La bête, le marsupilami de Frank Pé et Zidrou

0
610

Et si un Marsipulami était arrivé en Belgique dans les années 50 ? C’est l’hypothèse que posent Frank Pé et Zidrou dans le premier tome de La bête publié par Dupuis.

Une bête unique aux abois

Une ambiance entre horreur et enfance

De nuit et sous la pluie, un bateau vient d’arriver sur un quai désertique d’un port de la côte belge. Deux propriétaires viennent récupérer leur marchandise cachée en contrebande. Ils sont guidés par le capitaine dans la cale. Hélas, une avarie a retardé l’arrivée du bateau et les animaux exotiques commandés sont pour le plupart morts.  Pour chercher les animaux survivants, le trio inspecte à la lampe torche containers et cages éclairant les ténèbres ambiantes pour révéler des cadavres d’animaux. Seul un Marsipulami a survécu mais il arrive à fuir. Comme dans un film d’horreur, le titre s’imposant sur une double page arrive. Ce début du récit est très réussi car il impose une ambiance lugubre et la suite du premier tome nous raconte comme cet animal tropical va tenter de survivre dans un plat pays très froid.

En effet, le récit prend place dans une Belgique encore marquée par la Seconde Guerre mondiale. La pauvreté est forte et la faim encore présente. La collaboration pourtant très présente est devenue honteuse et mademoiselle van den Bosche est rejetée car elle était tombée amoureuse d’un allemand. Son fils François est harcelé par ses camarades de classe car il serait né de cette relation honteuse. Pour illustrer ce contexte, Zidrou n’hésite pas à montrer la violence des enfants entre eux mais les adultes sont tout aussi insensibles. Le thème de la reconstruction est au cœur de l’histoire. On voit comment une famille se reconstruit en parallèle à l’essor d’un pays et la tentative de survie du Marsupilami. François va trouver le pauvre Marsupilami affamé et presque mourant. Il va le recueillir car il voit en lui un ami alors que les adultes fermés ne pensent qu’au danger représenté par cet animal colérique.

Un récit nostalgique

Ce livre est aussi un hommage à la créature créée par Franquin et plus généralement à la série bd franco-belge des années 50 et 60. Par exemple, le nom du capitaine du navire, Tillieux, est un hommage à un célèbre dessinateur du journal Spirou. Pour bien montrer cet ancrage belge, les dialogues ont recours à des expressions populaires en wallon et en flamand. Si c’est instructif, ce choix éloigne la lecture d’un caractère universel.

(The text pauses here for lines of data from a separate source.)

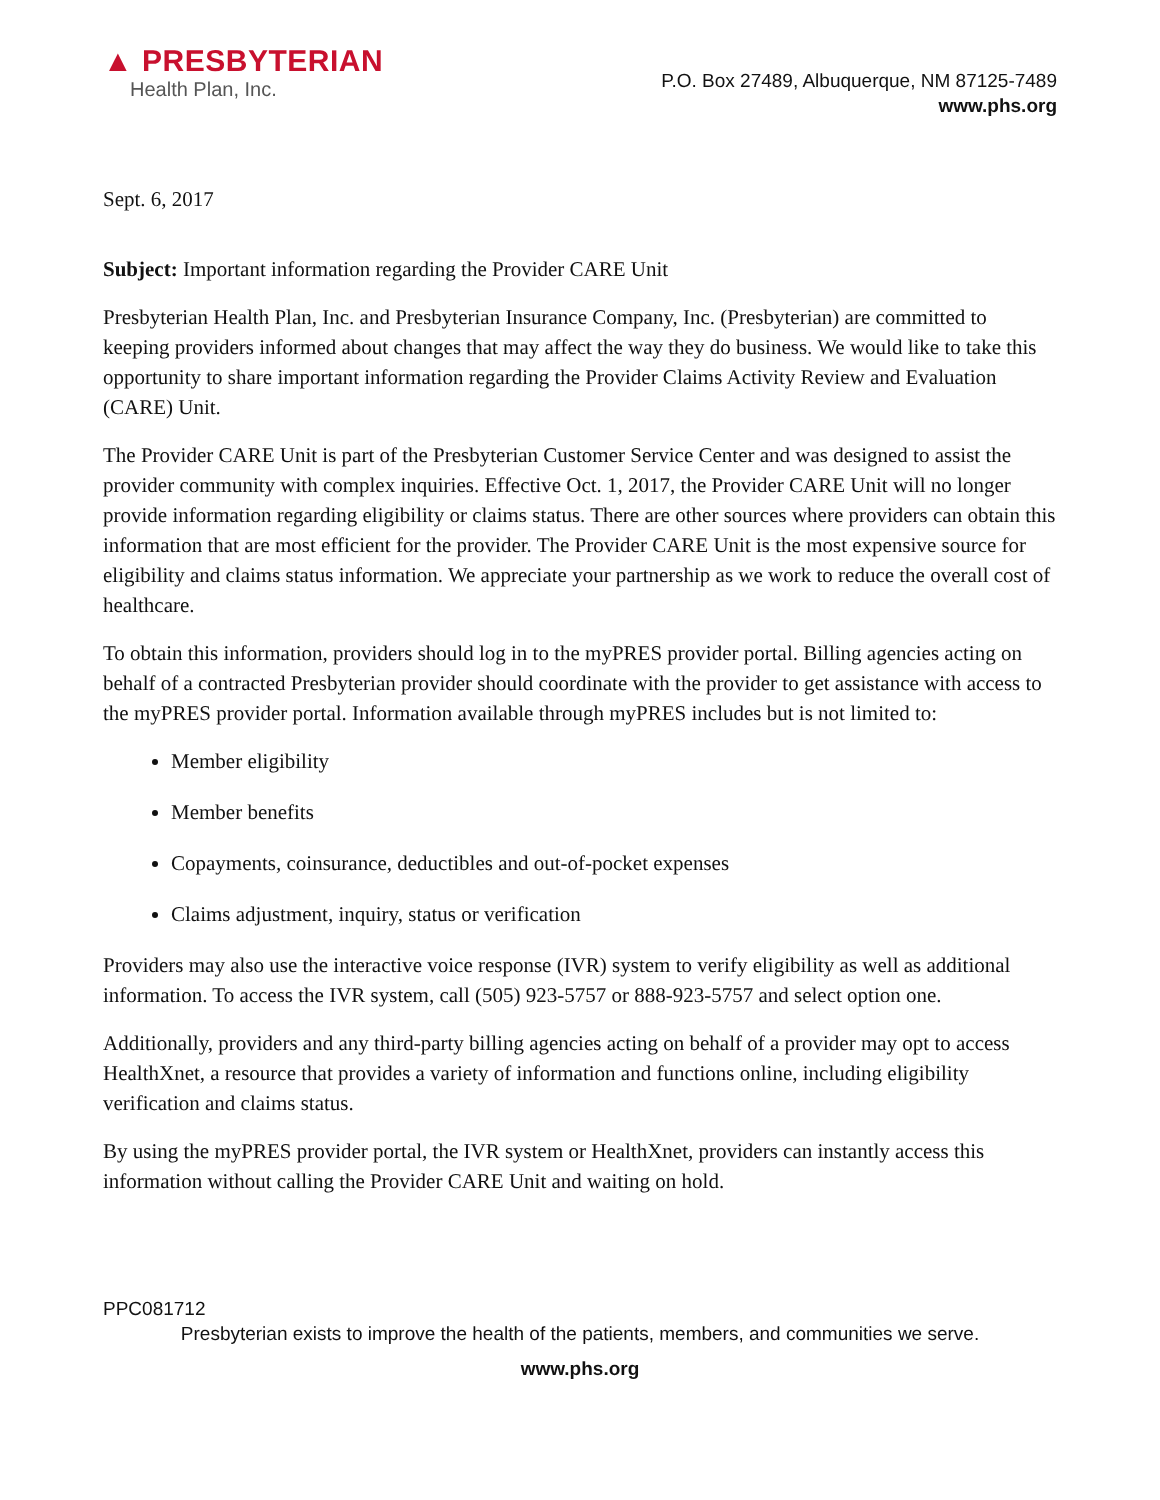▲ PRESBYTERIAN
Health Plan, Inc.
P.O. Box 27489, Albuquerque, NM 87125-7489
www.phs.org
Sept. 6, 2017
Subject: Important information regarding the Provider CARE Unit
Presbyterian Health Plan, Inc. and Presbyterian Insurance Company, Inc. (Presbyterian) are committed to keeping providers informed about changes that may affect the way they do business. We would like to take this opportunity to share important information regarding the Provider Claims Activity Review and Evaluation (CARE) Unit.
The Provider CARE Unit is part of the Presbyterian Customer Service Center and was designed to assist the provider community with complex inquiries. Effective Oct. 1, 2017, the Provider CARE Unit will no longer provide information regarding eligibility or claims status. There are other sources where providers can obtain this information that are most efficient for the provider. The Provider CARE Unit is the most expensive source for eligibility and claims status information. We appreciate your partnership as we work to reduce the overall cost of healthcare.
To obtain this information, providers should log in to the myPRES provider portal. Billing agencies acting on behalf of a contracted Presbyterian provider should coordinate with the provider to get assistance with access to the myPRES provider portal. Information available through myPRES includes but is not limited to:
Member eligibility
Member benefits
Copayments, coinsurance, deductibles and out-of-pocket expenses
Claims adjustment, inquiry, status or verification
Providers may also use the interactive voice response (IVR) system to verify eligibility as well as additional information. To access the IVR system, call (505) 923-5757 or 888-923-5757 and select option one.
Additionally, providers and any third-party billing agencies acting on behalf of a provider may opt to access HealthXnet, a resource that provides a variety of information and functions online, including eligibility verification and claims status.
By using the myPRES provider portal, the IVR system or HealthXnet, providers can instantly access this information without calling the Provider CARE Unit and waiting on hold.
PPC081712
Presbyterian exists to improve the health of the patients, members, and communities we serve.
www.phs.org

On ressent aussi cette nostalgie par le choix du cadre historique en particulier dans la présentation de l’école des années cinquante. Monsieur Boniface, instituteur moderniste, se heurte à son directeur aigri et conservateur en montrant un film de Chaplin. Il veut pourtant aider les enfants à apprendre en les rendant heureux. Comme dans l’élève Ducobu, on peut trouver cette démonstration du bien-être à l’école dépassée et lourde par des dialogues démonstratifs. En effet, seul le professeur Boniface est touché par la souffrance de François et il est même un amoureux transi de la mère d’un de ses élèves.

La Bête : Un dessin magnifique de Frank Pé

Un début glaçant

Le dessin de Frank Pé sert admirablement le récit. Au début, l’ambiance glaçante des cadavres réalistes d’animaux contrastent avec la rondeur des visages très bd franco-belge classique. Le lecteur perd alors ses repères : est-il dans une bd jeunesse ou adulte ? Tout ce récit est enchâssé dans une édition luxueuse qui se marque dès la couverture avec un titre en relief et un format original carré. Ce format permet au dessinateur de composer de très grandes cases comme une image en cinémascope.

Ce premier tome d’une réinvention des origines du Marsupilami est un splendide ouvrage par le talent d’un dessinateur unique. Le lecteur prend le temps d’admirer l’œuvre de Frank Pé qui emmène cette histoire classique vers une grande sensibilité. Le volume se concluant sur l’image de la niche vide de l’animal, le lecteur a hâte de savoir si le Marsupilami va survivre.